Monitor urination; in cases of urinary retention, seek medical attention urgently.

Monitor bowel movements, which should be daily. Use beets, prunes, kefir, a teaspoon of vegetable oil, and laxatives only after consultation with a physician.

Blood pressure and pulse monitoring

Both excessively high and low blood pressure are harmful to the recovery of brain cells; therefore, regular (several times a day) blood pressure monitoring is required. Maintain the level recommended individually by the physician.

Physical activity

Gradually, increased muscle tone develops in paralyzed limbs. To prevent future contractures, paralyzed limbs should be positioned in a specific way for 1–2 hours: the arm abducted at a 90° angle, extended at the elbow, with a roll placed in the axilla; the hand opened with fingers spread. The leg should be slightly bent at a 10° angle at the knee, with a roll under the knee, and the foot supported against the bed frame at an 80° angle.

Regular breathing exercises help prevent pneumonia, as hypokinesia and metabolic disturbances easily lead to pulmonary congestion. Exercises may include inflating a rubber balloon or blowing air through water.

Passive joint movements of the paralyzed limb: hold the limb with one hand above the joint being mobilized and the other below it. Perform movements smoothly and rhythmically at a slow pace, without causing pain, 2–4 movements per joint every hour.

Remember: inactivity weakens the patient, while early mobilization is the path to faster recovery.

Early sitting and verticalization (bringing the patient to an upright position). The timing of sitting the patient up after a stroke should be clarified with the physician, as it depends on many clinical factors. On average, for small strokes, sitting may begin from day 2, and verticalization from days 5–7.

Do not assume that prolonged bed rest after a stroke is safer for the patient. This is not the case.
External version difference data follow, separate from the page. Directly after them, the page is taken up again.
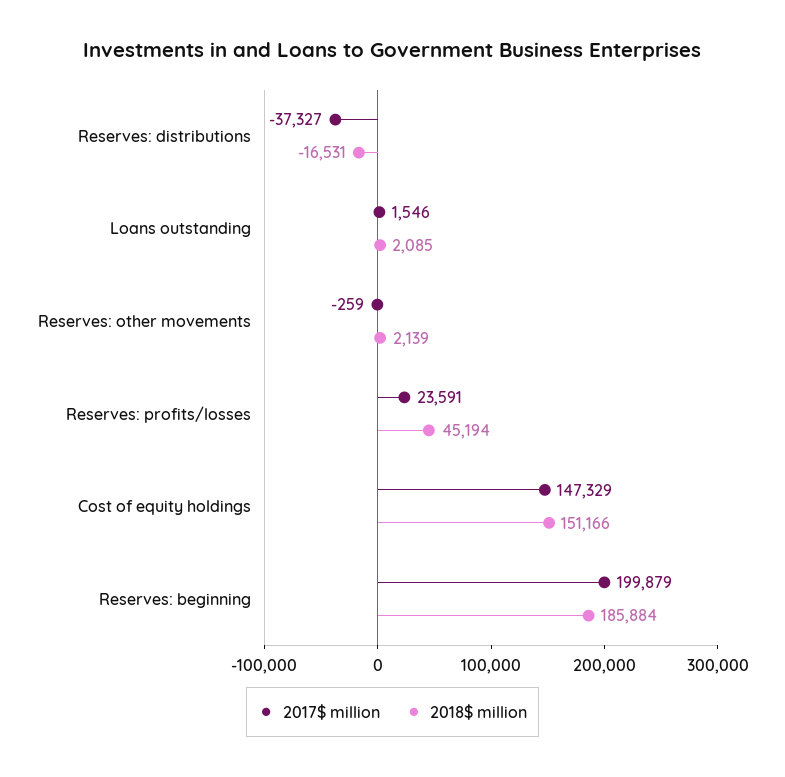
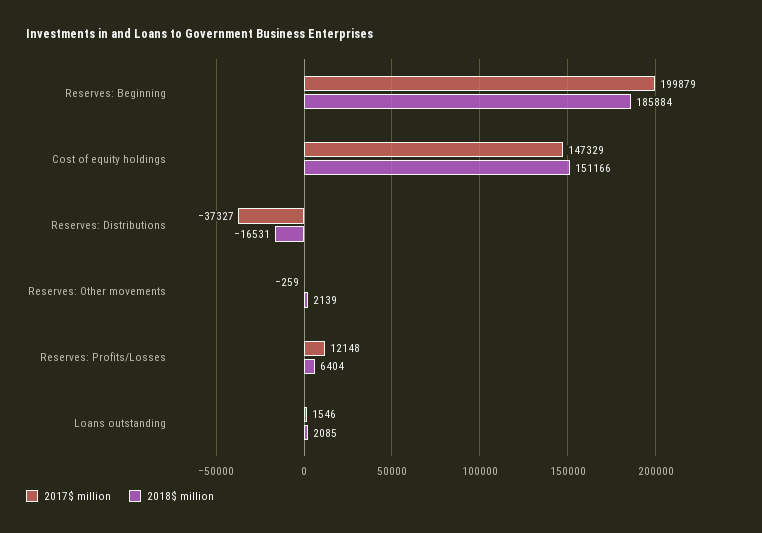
  {
    "2017$ million": {
      "Reserves: distributions": -37327,
      "Loans outstanding": 1546,
      "Reserves: other movements": -259,
-     "Reserves: profits/losses": 23591,
+     "Reserves: profits/losses": 12148,
      "Cost of equity holdings": 147329,
      "Reserves: beginning": 199879
    },
    "2018$ million": {
      "Reserves: distributions": -16531,
      "Loans outstanding": 2085,
      "Reserves: other movements": 2139,
-     "Reserves: profits/losses": 45194,
+     "Reserves: profits/losses": 6404,
      "Cost of equity holdings": 151166,
      "Reserves: beginning": 185884
    }
  }

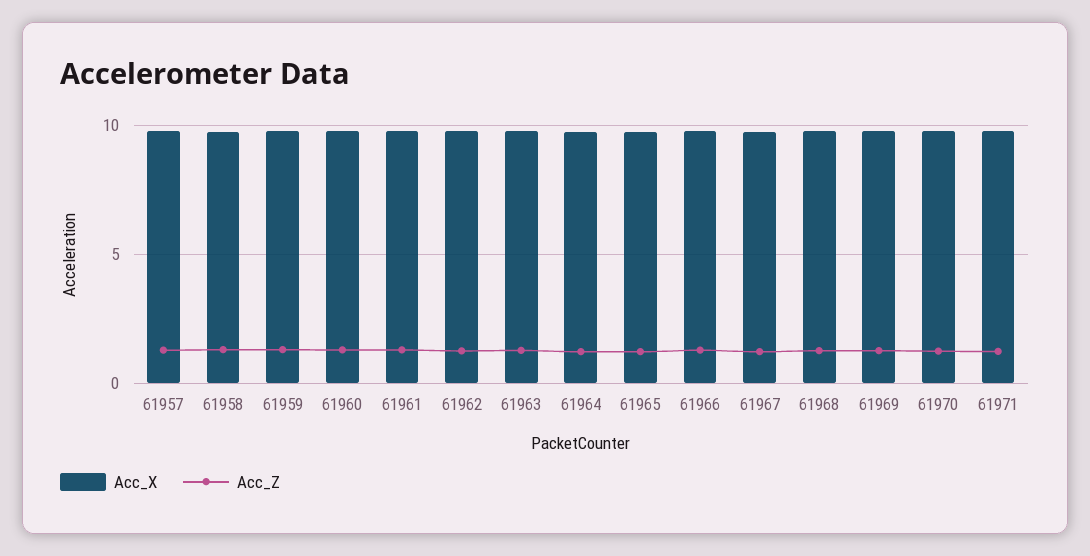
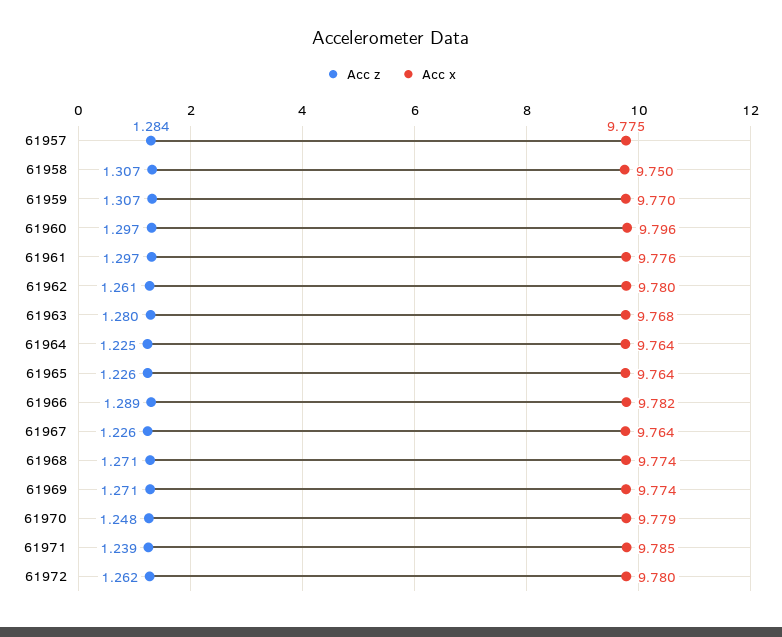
  {
    "Acc_X": {
      "61957": 9.775,
      "61958": 9.75,
      "61959": 9.77,
      "61960": 9.796,
      "61961": 9.776,
      "61962": 9.78,
      "61963": 9.768,
      "61964": 9.764,
      "61965": 9.764,
      "61966": 9.782,
      "61967": 9.764,
      "61968": 9.774,
      "61969": 9.774,
      "61970": 9.779,
-     "61971": 9.785
+     "61971": 9.785,
+     "61972": 9.78
    },
    "Acc_Z": {
      "61957": 1.284,
      "61958": 1.307,
      "61959": 1.307,
      "61960": 1.297,
      "61961": 1.297,
      "61962": 1.261,
      "61963": 1.28,
      "61964": 1.225,
      "61965": 1.226,
      "61966": 1.289,
      "61967": 1.226,
      "61968": 1.271,
      "61969": 1.271,
      "61970": 1.248,
-     "61971": 1.239
+     "61971": 1.239,
+     "61972": 1.262
    }
  }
Prolonged immobilization leads to venous thrombosis in the legs, pulmonary embolism, congestive pneumonia, spastic contractures, and intestinal atony.

Helping the patient get out of bed is best done in two stages: first assist them to sit on the edge of the bed (supporting with the unaffected arm), and only then help them stand.

As the patient’s condition improves, encourage gradual independent performance of self-care skills and explain the necessary steps.

Remember: your task is to help the patient become independent from outside assistance and relearn lost daily living skills.

When the patient begins to stand and walk, the affected arm should be supported with a special sling or orthosis. Otherwise, downward dislocation of the humeral head may occur due to the weight of the paretic limb, which can later lead to pain and incomplete recovery of arm function. Footwear should be comfortable and stable for walking (not slippers; athletic shoes are preferable).

Protect the patient’s sense of dignity, remain calm, instill confidence and hope for recovery—this is the most important thing you can do for your loved one.

Work together with the patient to expand their mobility and activity levels.